If an enterprise needs high-performance computing to process its big data, it may work best to operate it on-premises. Here's what businesses need to know, including how high-performance computing and Hadoop differ.
In the field of big data, not every company needs high-performance computing (HPC), but almost all companies using big data have adopted Hadoop-style analytical computing.
The difference between HPC and Hadoop is difficult to distinguish because Hadoop analytics jobs can be run on high-performance computing (HPC) devices, but not vice versa. Both HPC and Hadoop analytics use parallel data processing, but in Hadoop and analytics environments, data is stored on hardware and distributed across multiple nodes of that hardware. In high-performance computing (HPC), data file sizes are much larger and data is stored centrally. High-performance computing (HPC) requires high throughput and low latency due to its large file sizes and the need for more expensive network communications such as InfiniBand.
The purpose for enterprise CIOs is clear: If an enterprise can avoid HPC and use Hadoop only for analytics, it can do so. This approach is cheaper, easier for employees to operate, and can even run in the cloud where other companies (such as third-party vendors) can run it.
Unfortunately, for all enterprises and institutions in life sciences, meteorology, pharmaceuticals, mining, medical, government, and academia that require high-performance computing (HPC) processing, it is impossible to adopt Hadoop. Due to the large size of the files and the extremely strict processing requirements, using a data center or cloud computing is not a good solution.
In short, high performance computing (HPC) is a perfect example of a big data platform running inside the data center. Because of this, it becomes a challenge for companies to ensure that the hardware they invest heavily in does the job it needs to do.
Big Data Hadoop and HPC platform provider PSCC Labs chief strategy officer Alex Lesser said: "This is a challenge faced by many companies that must use HPC to process their big data.

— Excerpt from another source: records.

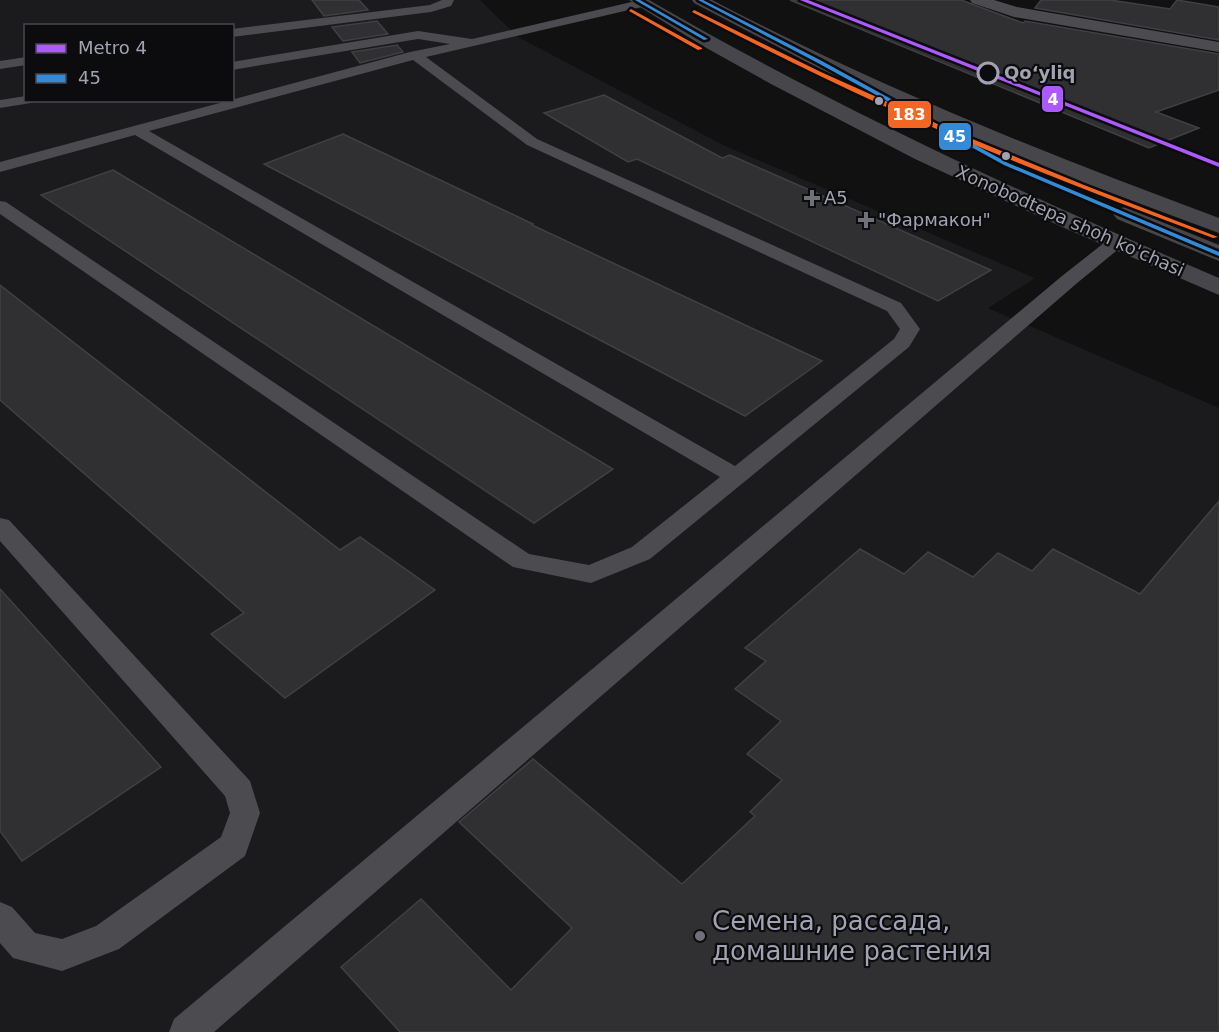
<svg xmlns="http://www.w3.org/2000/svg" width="1219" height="1032" viewBox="0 0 1219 1032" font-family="'DejaVu Sans',sans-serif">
	<rect width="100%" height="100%" fill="#111"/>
	<!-- built -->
	<path fill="#1b1b1d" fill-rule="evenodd" d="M 0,0 L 480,0 L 518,37 L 725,146 L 1035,278 L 988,308 L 1219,408 L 1219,1032 L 0,1032 ZM 26,26 L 232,26 L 232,100 L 26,100 Z"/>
	<!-- building -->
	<path fill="#303032" stroke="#404044" stroke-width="1.5" d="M 312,0 L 359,0 L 368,10 L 324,16 Z
		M 790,0 L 961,0 L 1023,23 L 1025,21 L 1219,54 L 1219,90 L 1156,112 L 1199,128 L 1149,148 Z
		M 1041,0 L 1110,0 L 1170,9 L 1177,0 L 1219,7 L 1219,40 L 1035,8 Z
		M 377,21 L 388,34 L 343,41 L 332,27 Z
		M 397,45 L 403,52 L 360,63 L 352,52 Z
		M 604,95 L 722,158 L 730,155 L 991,270 L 938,301 L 637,159 L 628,162 L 544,113 Z
		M 343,134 L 533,224 L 532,225 L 822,361 L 745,416 L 264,164 Z
		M 113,170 L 613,469 L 534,523 L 41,195 Z
		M 0,285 L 340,550 L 360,537 L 435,590 L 285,698 L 211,634 L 244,613 L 0,400 Z
		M 1219,501 L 1219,1032 L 400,1032 L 341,967 L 421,899 L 511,990 L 572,928 L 459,822 L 533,759 L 682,884 L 755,816 L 750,812 L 782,780 L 747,754 L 781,721 L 735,689 L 766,661 L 745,648 L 860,549 L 904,574 L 928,552 L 973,577 L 998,553 L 1032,571 L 1053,549 L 1140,594 Z
		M 0,589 L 161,767 L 22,861 L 0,831 Z"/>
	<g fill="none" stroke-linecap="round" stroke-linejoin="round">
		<!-- lane -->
		<path fill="#4b4b50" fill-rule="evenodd" d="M 442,0 L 454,0 L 451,6 L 431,12 L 232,37 L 232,29 L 430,5 Z
			M 640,0 L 646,0 L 648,3 L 642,7 L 426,57 L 537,139 L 901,303 L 920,329 L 909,347 L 650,559 L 591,583 L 513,567 L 0,214 L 0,201 L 6,202 L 529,554 L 589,565 L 632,547 L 720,477 L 135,135 L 0,172 L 0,162 L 410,52 L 450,44 L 418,39 L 232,70 L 232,62 L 418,31 L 472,39 ZM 413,60 L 527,145 L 887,311 L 900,329 L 894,339 L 735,466 L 149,131 Z
			M 26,57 L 26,65 L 0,69 L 0,61 Z
			M 26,96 L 26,100 L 33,100 L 31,103 L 0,108 L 0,100 Z
			M 1115,238 L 1121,239 L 1124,243 L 1121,247 L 1076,284 L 214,1032 L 169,1032 L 174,1019 L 1062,276 L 1109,239 Z
			M 0,518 L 9,520 L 250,781 L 260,813 L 245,856 L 119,949 L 62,971 L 13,958 L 0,943 L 0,902 L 12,907 L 35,933 L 62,939 L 96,926 L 221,837 L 230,813 L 225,796 L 0,541 Z"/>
		<!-- street -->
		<path fill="#4b4b50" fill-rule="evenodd" d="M 970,0 L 994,0 L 1017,7 L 1219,42 L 1219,52 L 1014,17 L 972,3 Z"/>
		<!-- highway -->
		<path fill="#47474b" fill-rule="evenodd" d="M 629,0 L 649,0 C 832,106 1024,195 1219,278 L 1219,295 L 1062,227 L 915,159 L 771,84 L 701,45 Z
			M 692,0 L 712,0 C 876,86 1046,154 1219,218 L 1219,233 L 1079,181 L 948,127 L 820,69 L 694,3 Z
			M 1125,207 L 1219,245 L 1219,261 L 1117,219 L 1113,214 L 1117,209 Z"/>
		<!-- bus-1 casing -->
		<g stroke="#0c0b0d" stroke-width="5">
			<path id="bus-1" d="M 635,0 L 640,0 L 708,39 L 704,40 Z
				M 698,0 L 703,0 L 820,60 L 1008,163 L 1219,252 L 1219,256 L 1004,165 L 816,62 Z"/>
		</g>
		<!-- bus-2 casing -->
		<g stroke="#0c0b0d" stroke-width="5">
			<path id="bus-2" d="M 631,9 L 702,48 L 702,49 L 698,50 L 629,11 Z
				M 694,10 L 823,73 L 953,131 L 1084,185 L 1218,237 L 1213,238 C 1102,197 992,154 884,106 C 819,76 756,45 692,12 Z"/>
		</g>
		<!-- bus-1 -->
		<use href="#bus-1" fill="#338bd7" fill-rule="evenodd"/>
		<!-- bus-2 -->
		<use href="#bus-2" fill="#f26522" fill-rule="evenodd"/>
		<!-- metro-1 casing -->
		<g stroke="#0c0b0d" stroke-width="5">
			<path id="metro-1" d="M 800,0 L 808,0 L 1219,163 L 1219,167 Z"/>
		</g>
		<!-- metro-1 -->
		<use href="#metro-1" fill="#ac5aff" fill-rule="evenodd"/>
	</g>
	<!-- markers -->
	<circle fill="#0c0b0d" stroke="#a2a3b2" stroke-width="3" cx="988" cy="73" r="10"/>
	<g fill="#a2a3b2" stroke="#0c0b0d" stroke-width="2">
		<circle cx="879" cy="101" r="5"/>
		<circle cx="1006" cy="156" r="5"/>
	</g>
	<g fill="#6f707a" stroke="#0c0b0d" stroke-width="2">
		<path d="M809 189h6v6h6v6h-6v6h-6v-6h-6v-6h6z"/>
		<path d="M863 211h6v6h6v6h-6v6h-6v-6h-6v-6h6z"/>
		<circle cx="700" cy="936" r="6"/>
	</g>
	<g text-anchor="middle" stroke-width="4.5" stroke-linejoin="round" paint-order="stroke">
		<!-- far-stop labels -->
		<g font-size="18" font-weight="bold" fill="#a2a3b2" stroke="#0c0b0d" text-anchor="start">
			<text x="1004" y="79">Qo‘yliq</text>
		</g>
		<!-- far-poi labels -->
		<g font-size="18" fill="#a2a3b2" stroke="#0c0b0d" text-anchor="start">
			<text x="824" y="204">А5</text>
			<text x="878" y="226">"Фармакон"</text>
		</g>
		<!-- far-street labels -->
		<g font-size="18" fill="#a2a3b2" stroke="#0c0b0d">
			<text transform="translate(1070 221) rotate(24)" y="6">Xonobodtepa shoh ko'chasi</text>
		</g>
		<!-- near-poi labels -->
		<g font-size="26" fill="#a2a3b2" stroke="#0c0b0d" text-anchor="start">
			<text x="712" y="930">Семена, рассада,<tspan x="712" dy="30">домашние растения</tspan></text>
		</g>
	</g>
	<g stroke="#0c0b0d" stroke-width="2">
		<rect x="1041" y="85" width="23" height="28" rx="6" fill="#ac5aff"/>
		<rect x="887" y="100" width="45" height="29" rx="6" fill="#f26522"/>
		<rect x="938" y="122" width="34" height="29" rx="6" fill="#338bd7"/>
	</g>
	<g font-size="16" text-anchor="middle" font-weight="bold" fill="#fff">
		<text x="1053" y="105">4</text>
		<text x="909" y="120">183</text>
		<text x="955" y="142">45</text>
	</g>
	<!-- legend -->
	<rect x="24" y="24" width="210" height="78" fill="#0c0b0d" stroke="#48484f" stroke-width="1.5"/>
	<rect x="36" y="44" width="30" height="9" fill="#ac5aff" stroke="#48484f" stroke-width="1.5"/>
	<text x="78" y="54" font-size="18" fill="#a2a3b2">Metro 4</text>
	<rect x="36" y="74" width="30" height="9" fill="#338bd7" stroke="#48484f" stroke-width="1.5"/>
	<text x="78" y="84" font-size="18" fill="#a2a3b2">45</text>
</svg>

Most of these companies have the support of traditional IT infrastructure, they naturally take this approach and build the Hadoop analytical computing environment themselves because this uses commodity hardware that they are already familiar with, but for high-performance computing (HPC), the response is usually to let the vendor Process.”
Companies considering adopting high-performance computing (HPC) need to take the following four steps:
1. Ensure senior-level support for high-performance computing (HPC)
The senior managers and board members of the enterprise do not necessarily need to be experts in the field of high-performance computing, but they must not be without their understanding and support. These managers should all have sufficient understanding of high-performance computing (HPC) and can clearly support the large-scale hardware, software and training investments that may be made for the enterprise. This means they must be educated on two aspects: (1) What HPC is and why it is different from ordinary analysis and requires special hardware and software. (2) Why companies need to use HPC instead of legacy analytics to achieve their business goals. Both of these education efforts should be the responsibility of the chief information officer (CIO) or chief development officer (CDO).
Lesser said: "The companies that are most aggressive in adopting HPC are the ones that believe they are real technology companies, pointing to the Amazon Web Services cloud service, which started as a retail business for Amazon.com and has become a huge profit. Center.”
2. Consider a pre-configured hardware platform that can be customized
Companies such as PSSC Labs offer pre-packaged and pre-configured HPC hardware. "We have a base package based on HPC best practices and work with customers to customize that base package based on the customer's computing needs," Lesser said, noting that almost every data center must have some customization.
3. Understand the return
As with any IT investment, HPC must be cost-effective and the business should be able to achieve a return on investment (ROI), which is already in the minds of management and the board of directors clarify. "A good example is aircraft design," Lesser said. “High-performance computing (HPC) is a huge investment, but it’s quickly paid back when a company discovers it can use HPC to simulate designs and get five nines of accuracy and no longer has to rent a physical wind tunnel. Invest. ”
4. Train your own IT staff
HPC computing is not an easy transition for your IT staff, but if you want to run an on-premises operation, you should let the team Positioned for self-sufficiency.
Initially, businesses may need to hire outside consultants to get started. But the goal of a consulting assignment should always be twofold: (1) keep the HPC application running, and (2) transfer knowledge to employees so they can take over operations. Businesses should not be satisfied with this.
At the heart of the HPC team is the need for a data scientist who can develop the highly complex algorithms required for high-performance computing to answer the enterprise's questions. It also requires a programmer with strong C+ or Fortran skills and the ability to work on powerful systems in a parallel processing environment, or an expert in network communications.
"The bottom line is that if an enterprise is running jobs once or twice every two weeks, it should go to the cloud to host its HPC," Lesser said. "But if an enterprise is using HPC resources and running jobs, such as a pharmaceutical company Or a biology company may run it multiple times a day, then running it in the cloud would be a waste of money and should consider running their own in-house operations.”